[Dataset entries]
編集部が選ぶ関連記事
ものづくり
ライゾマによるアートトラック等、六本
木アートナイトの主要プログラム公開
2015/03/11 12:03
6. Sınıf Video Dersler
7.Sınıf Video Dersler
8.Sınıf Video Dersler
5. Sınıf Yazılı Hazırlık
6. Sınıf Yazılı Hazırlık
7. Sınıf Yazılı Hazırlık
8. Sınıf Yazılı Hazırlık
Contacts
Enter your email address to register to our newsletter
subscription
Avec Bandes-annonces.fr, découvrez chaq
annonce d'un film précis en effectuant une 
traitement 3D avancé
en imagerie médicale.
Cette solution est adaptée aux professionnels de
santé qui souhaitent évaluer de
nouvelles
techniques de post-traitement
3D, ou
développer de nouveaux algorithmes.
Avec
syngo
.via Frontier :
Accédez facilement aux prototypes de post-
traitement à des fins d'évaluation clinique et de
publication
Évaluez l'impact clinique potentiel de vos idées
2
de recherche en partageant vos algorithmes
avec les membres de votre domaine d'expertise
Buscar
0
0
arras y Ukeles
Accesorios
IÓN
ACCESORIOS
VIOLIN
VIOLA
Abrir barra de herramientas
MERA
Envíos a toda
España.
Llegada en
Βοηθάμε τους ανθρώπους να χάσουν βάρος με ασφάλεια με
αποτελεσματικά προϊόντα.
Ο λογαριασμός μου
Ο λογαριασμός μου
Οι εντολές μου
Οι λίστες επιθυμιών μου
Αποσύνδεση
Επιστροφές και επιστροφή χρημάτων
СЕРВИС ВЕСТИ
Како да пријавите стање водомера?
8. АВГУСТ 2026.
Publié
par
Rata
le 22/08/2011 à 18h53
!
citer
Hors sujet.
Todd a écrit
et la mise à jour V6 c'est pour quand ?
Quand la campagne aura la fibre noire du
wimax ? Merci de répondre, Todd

*WHAT TO WORK ON:*
State the number of lines in the records that include the word "Sınıf", and add nothing to it.

*EXERCISE RESULT:*
7